→ EXERCISE TEXT:
* * *
Royal Nedlloyd Reports 2001 Result of Euro 6 Million (with link)


ROTTERDAM, The Netherlands, March 7, 2002 (PRIMEZONE) -- Royal Nedlloyd:

HIGHLIGHTS

2001


 - Result on ordinary activities Euro 6 mln (2000: Euro 50 mln).

 - Earnings per share Euro 0.27 (2000: Euro 5.96).

 - Proposed cash dividend Euro 1 per share.

Fourth Quarter 2001


 - Result on ordinary activities Euro - 19 mln (2000: Euro 32 mln).

 - Share in the result of P&O Nedlloyd Euro - 21 mln (2000: Euro
   43 mln).

 - Share in the result of Martinair Euro 3 mln (2000: Euro - 10 mln).

Result

For the full year 2001 Nedlloyd achieved a result on ordinary activities of Euro 6 mln (2000: Euro 50 mln). The decrease in the result of Euro 44 mln is due in particular to P&O Nedlloyd, which, with an operating result of US $ 87 mln, achieved a considerably lower result than in the comparable period last year (2000: US $ 201 mln).

The share in the result of Martinair improved to Euro - 3 mln (2000: Euro - 22 mln).
* * *
→ COMPLETE THE FOLLOWING:
**1)** List every figure the Royal Nedlloyd press release reports for Martinair, with the period each one covers.
**2)** Answer these questions from the Royal Nedlloyd press release:
(a) What cash dividend per share is proposed?
(b) What operating result did P&O Nedlloyd achieve for the full year 2001?
(c) What was the result on ordinary activities in the fourth quarter of 2001?
**3)** Continue the Royal Nedlloyd press release from the point where it stops.
* * *
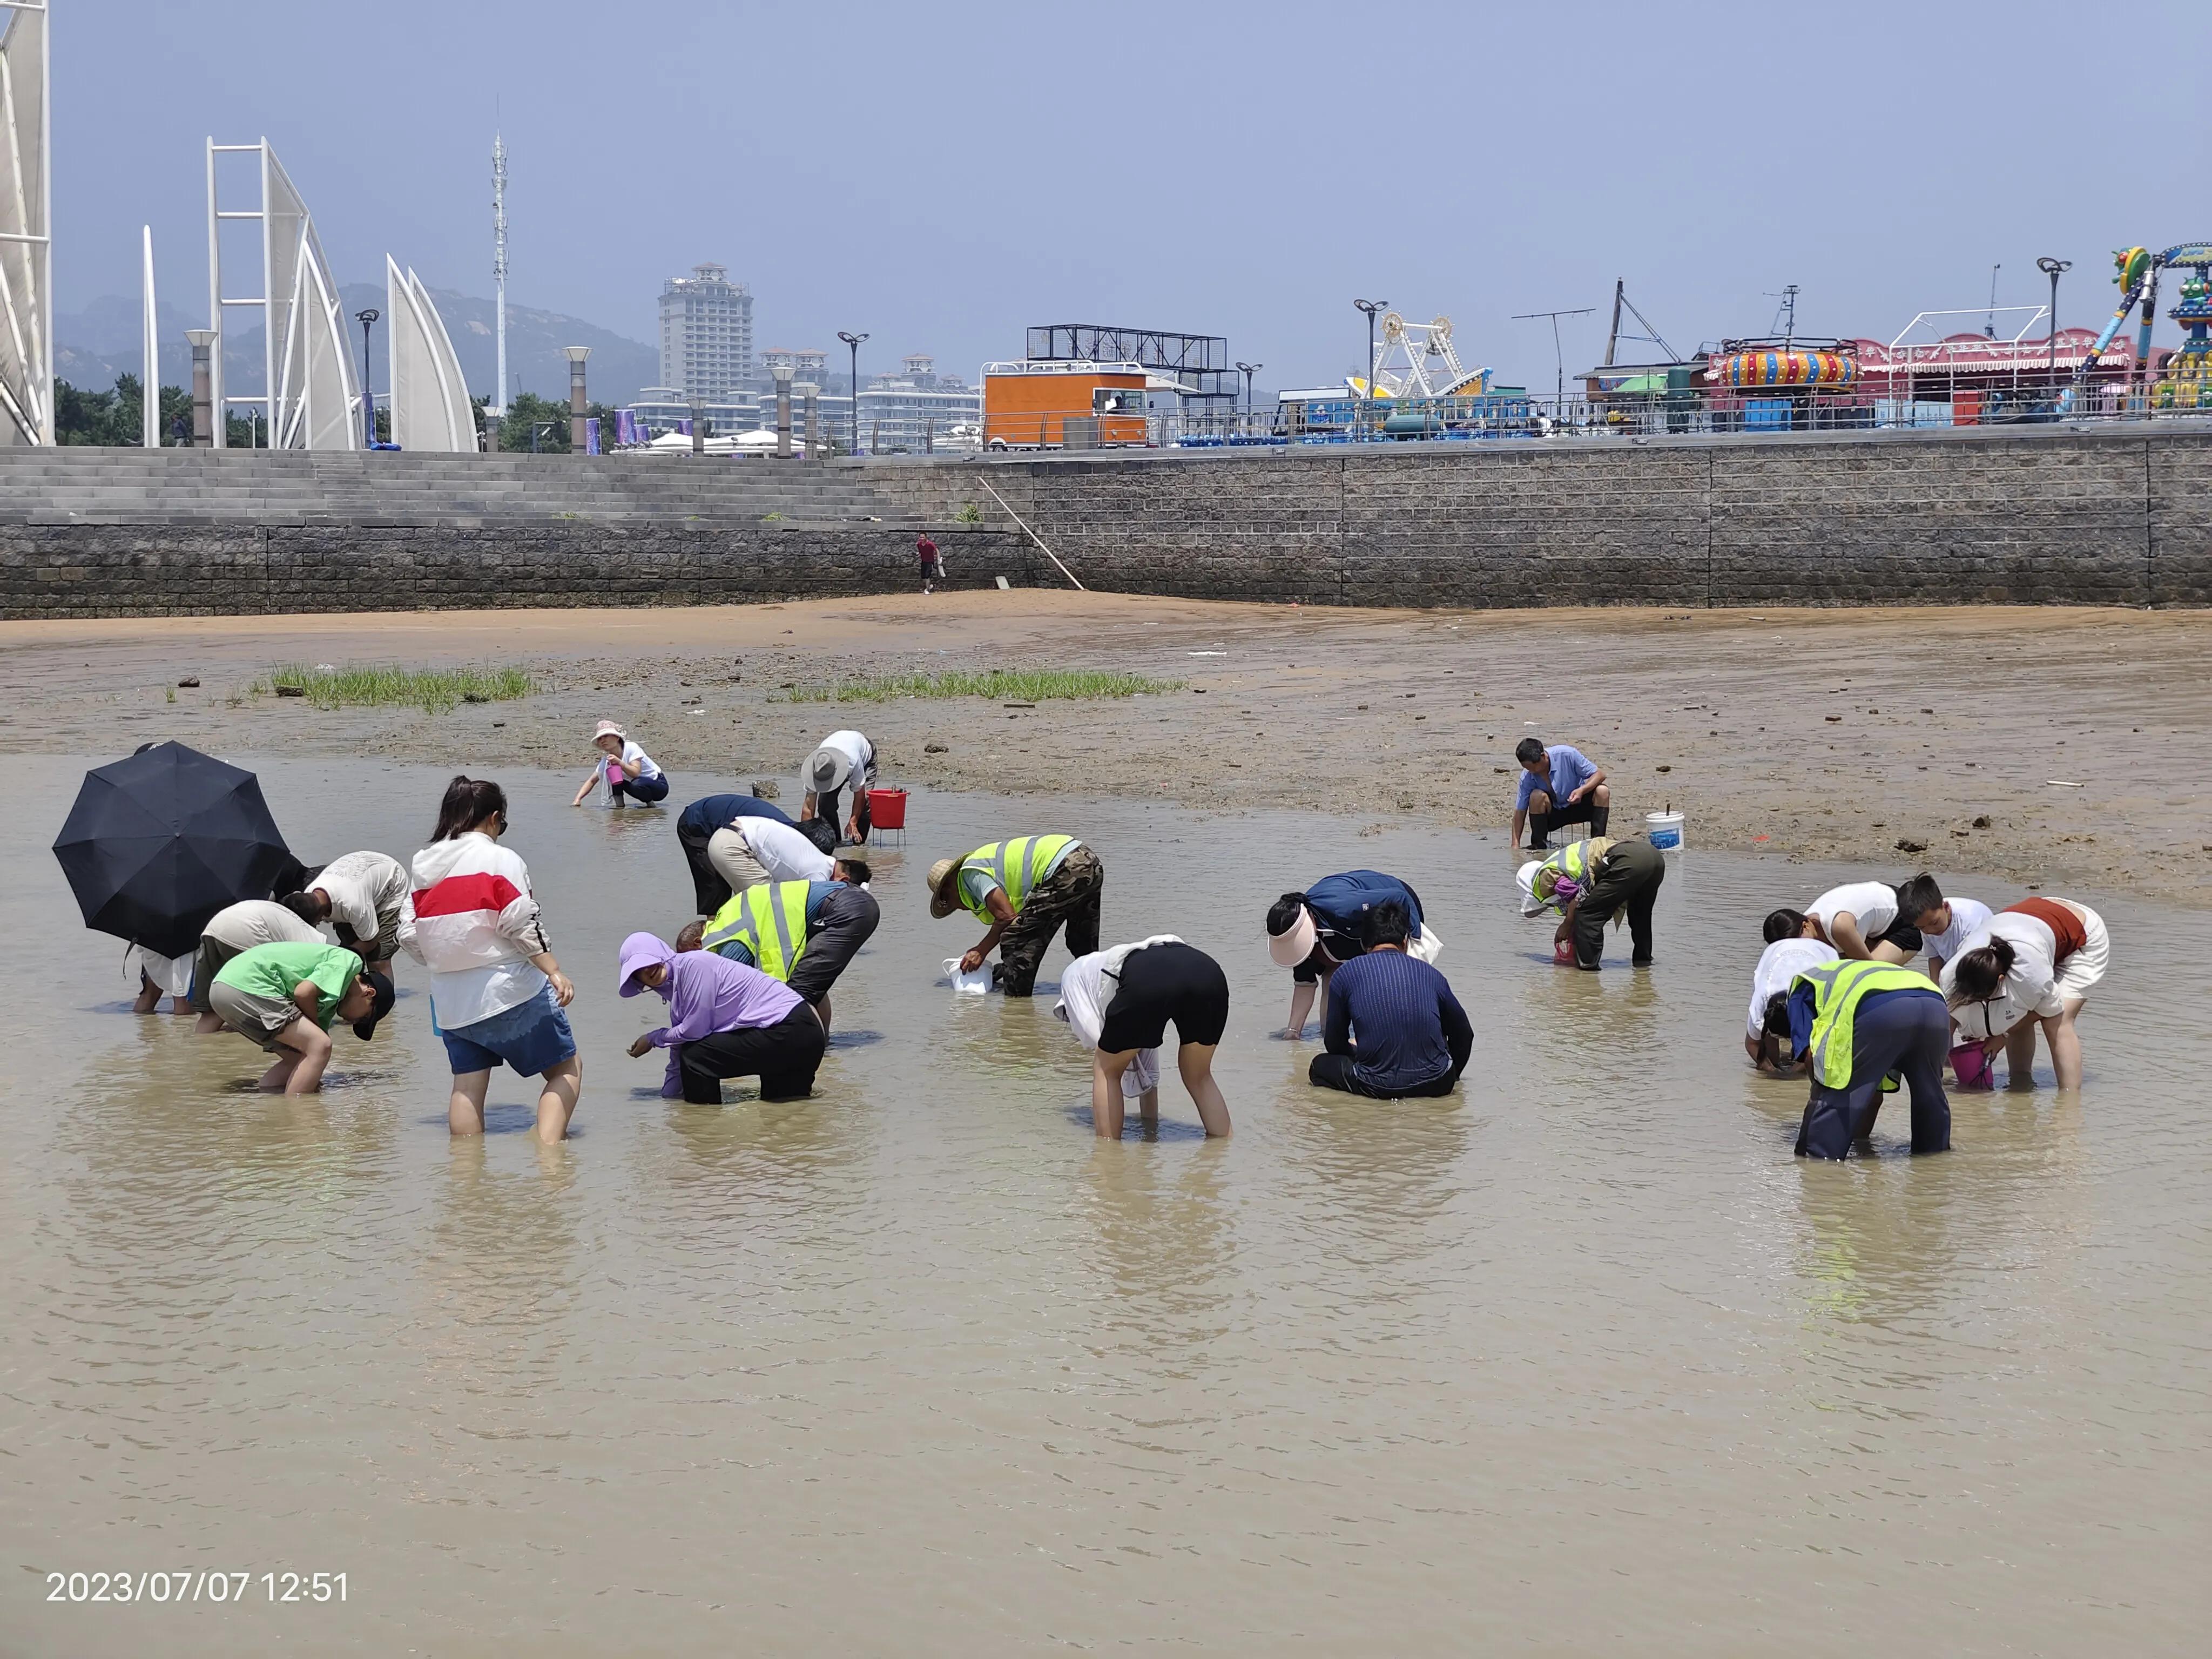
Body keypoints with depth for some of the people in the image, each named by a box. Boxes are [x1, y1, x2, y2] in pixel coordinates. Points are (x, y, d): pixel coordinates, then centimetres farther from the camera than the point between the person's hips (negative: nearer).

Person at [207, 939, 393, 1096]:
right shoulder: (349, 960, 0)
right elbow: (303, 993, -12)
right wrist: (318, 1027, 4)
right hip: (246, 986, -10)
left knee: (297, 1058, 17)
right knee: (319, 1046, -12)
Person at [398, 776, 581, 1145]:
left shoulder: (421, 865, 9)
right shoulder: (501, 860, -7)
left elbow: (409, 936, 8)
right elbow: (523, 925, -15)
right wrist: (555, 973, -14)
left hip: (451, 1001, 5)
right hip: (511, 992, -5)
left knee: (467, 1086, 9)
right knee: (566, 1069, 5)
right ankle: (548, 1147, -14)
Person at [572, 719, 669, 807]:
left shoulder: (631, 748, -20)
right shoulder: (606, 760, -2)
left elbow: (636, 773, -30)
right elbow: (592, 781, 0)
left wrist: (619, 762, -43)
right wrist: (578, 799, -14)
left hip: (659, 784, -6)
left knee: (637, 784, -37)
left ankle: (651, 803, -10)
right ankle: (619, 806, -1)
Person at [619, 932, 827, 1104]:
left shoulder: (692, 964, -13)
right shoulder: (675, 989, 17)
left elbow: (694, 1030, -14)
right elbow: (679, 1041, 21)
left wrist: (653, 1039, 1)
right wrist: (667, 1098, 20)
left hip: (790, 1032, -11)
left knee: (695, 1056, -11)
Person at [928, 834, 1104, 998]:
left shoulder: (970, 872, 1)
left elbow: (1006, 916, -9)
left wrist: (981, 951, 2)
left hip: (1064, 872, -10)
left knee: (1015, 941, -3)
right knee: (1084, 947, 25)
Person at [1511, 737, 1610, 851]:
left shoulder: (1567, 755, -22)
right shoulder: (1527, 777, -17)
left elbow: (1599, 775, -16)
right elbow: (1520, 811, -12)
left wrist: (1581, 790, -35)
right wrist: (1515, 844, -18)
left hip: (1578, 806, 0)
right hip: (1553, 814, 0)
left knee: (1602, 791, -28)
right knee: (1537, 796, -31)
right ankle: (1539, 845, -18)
* * *
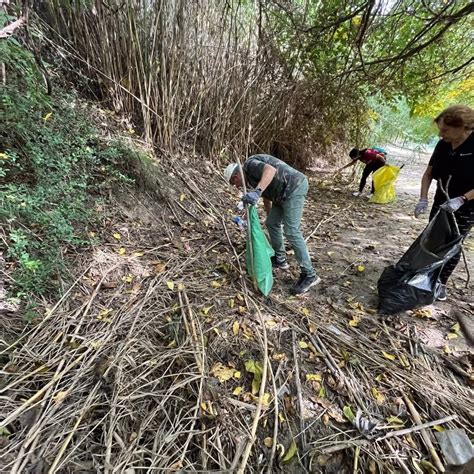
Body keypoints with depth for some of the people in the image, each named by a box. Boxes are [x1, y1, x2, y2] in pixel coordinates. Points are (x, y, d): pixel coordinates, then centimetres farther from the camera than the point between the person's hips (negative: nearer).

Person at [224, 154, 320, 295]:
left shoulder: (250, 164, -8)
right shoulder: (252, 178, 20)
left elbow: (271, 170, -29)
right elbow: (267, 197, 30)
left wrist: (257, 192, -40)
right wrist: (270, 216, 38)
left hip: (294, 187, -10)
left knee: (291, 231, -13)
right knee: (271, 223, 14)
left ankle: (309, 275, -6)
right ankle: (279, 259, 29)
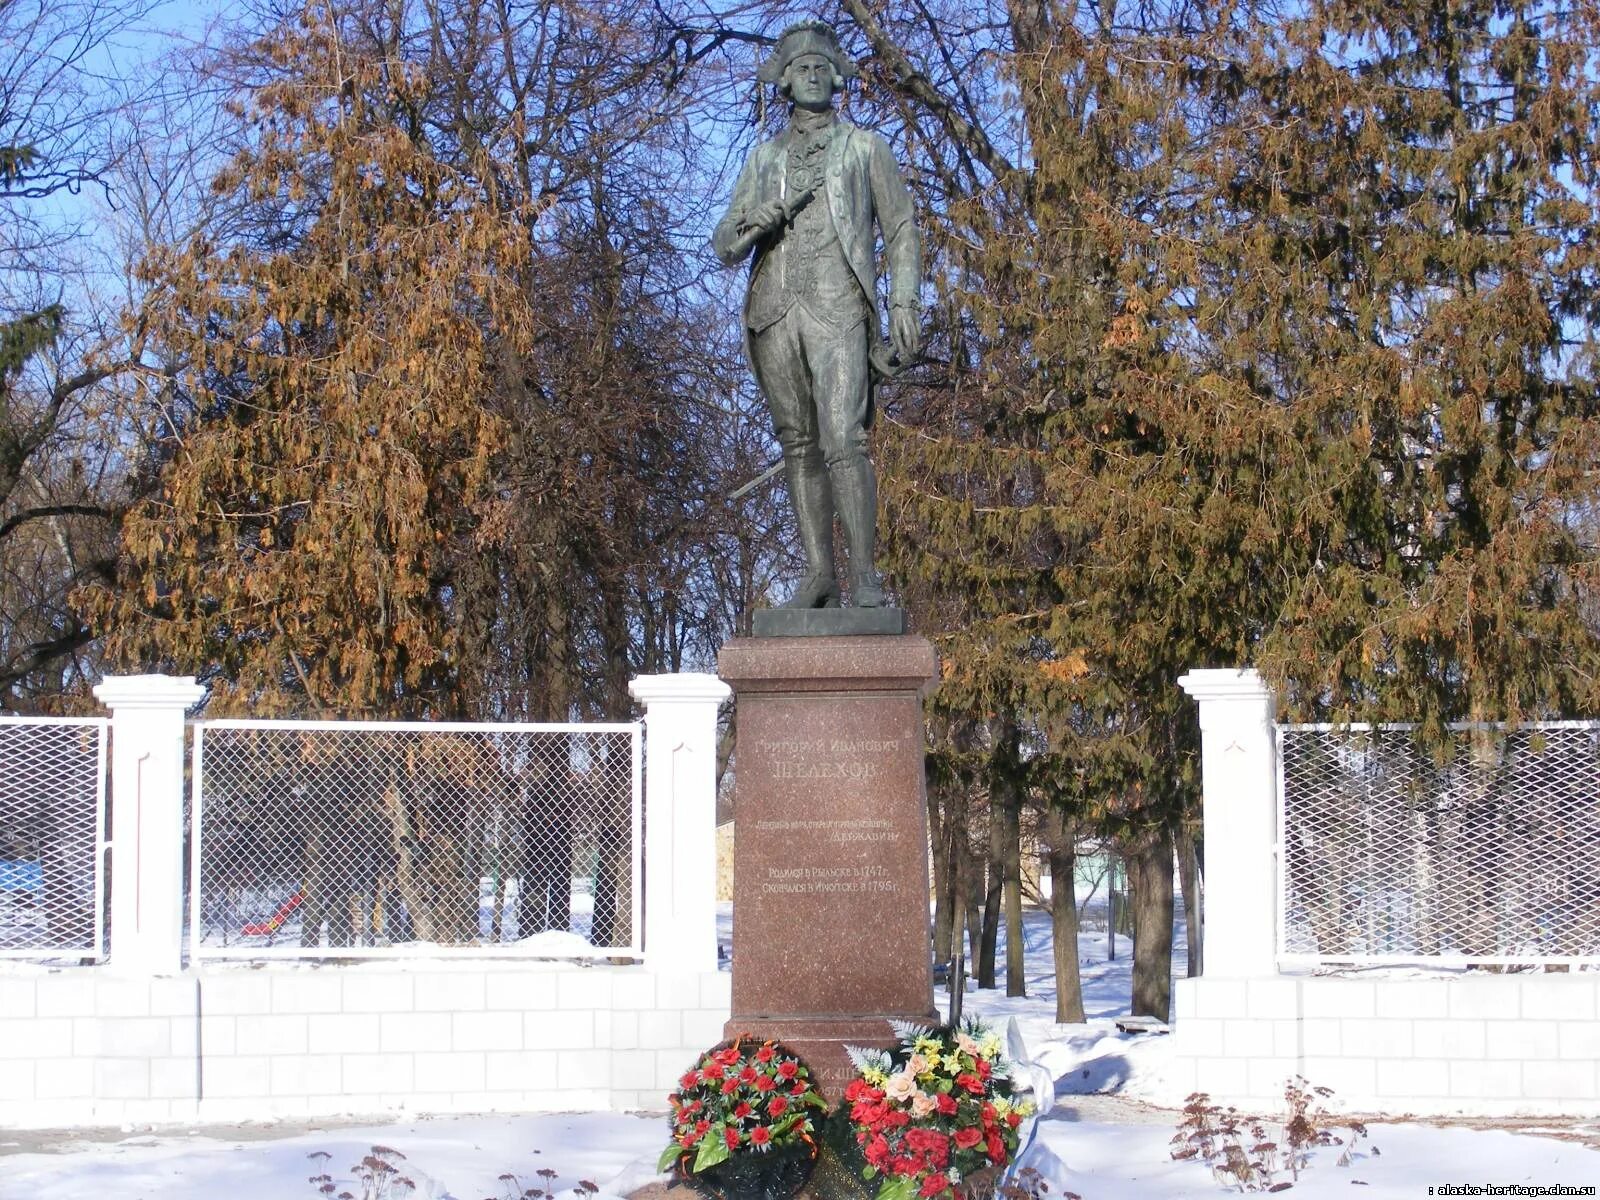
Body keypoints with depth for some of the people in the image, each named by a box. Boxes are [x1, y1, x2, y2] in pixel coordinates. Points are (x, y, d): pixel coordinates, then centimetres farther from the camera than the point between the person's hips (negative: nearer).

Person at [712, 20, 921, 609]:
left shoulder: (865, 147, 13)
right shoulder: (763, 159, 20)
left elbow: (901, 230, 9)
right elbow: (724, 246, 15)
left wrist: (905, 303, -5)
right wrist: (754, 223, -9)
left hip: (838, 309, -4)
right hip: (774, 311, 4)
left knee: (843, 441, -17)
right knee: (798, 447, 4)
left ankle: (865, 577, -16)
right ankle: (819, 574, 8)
* * *
→ OUTPUTS IN ORDER:
**1)**
- Fourth quarter 2001: Euro 3 mln
- Fourth quarter 2000: Euro -10 mln
- Full year 2001: Euro -3 mln
- Full year 2000: Euro -22 mln

**2)**
(a) Euro 1 per share.
(b) US $87 mln.
(c) Euro -19 mln.

**3)**
In the fourth quarter Nedlloyd achieved a result on ordinary activities of Euro - 19 mln (2000: Euro 32 mln).

Joint Venture P&O Nedlloyd

In 2001 P&O Nedlloyd achieved an operating result before interest and taxation of US $ 87 mln (2000: US $ 201 mln).

In the fourth quarter P&O Nedlloyd's operating result before interest and taxation amounted to US $ - 20 mln, a decrease of US $ 116 mln compared to the fourth quarter of 2000.

The net result for the entire year 2001 amounted to US $ 21 mln (2000: US $ 129 mln). In the fourth quarter a net result was achieved of US $ -37 mln (2000: US $ 77 mln).

The decline in the result is explained in particular by the clear slow-down in container liner trade growth combined with an increase in capacity.

These unfavorable conditions were partly offset by continued cost savings and lower fuel costs.

Growth in demand in the container liner trade is closely connected with developments in world trade.

P&O Nedlloyd carried 828,000 TEUs in the fourth quarter, almost 2% more than in the same period of 2000. For the year as a whole 2001 liftings rose by 4.7%.

Compared to the fourth quarter of 2000 average revenue per TEU dropped by 13%.

For the full year 2001 average revenue fell by 4.2% compared to 2000.

After the successful conclusion of the US $ 180 mln cost savings program P&O Nedlloyd announces it will accelerate the previously announced US $ 200 mln cost savings program, and expand it to an annualized US $ 350 mln in savings by the end of 2003.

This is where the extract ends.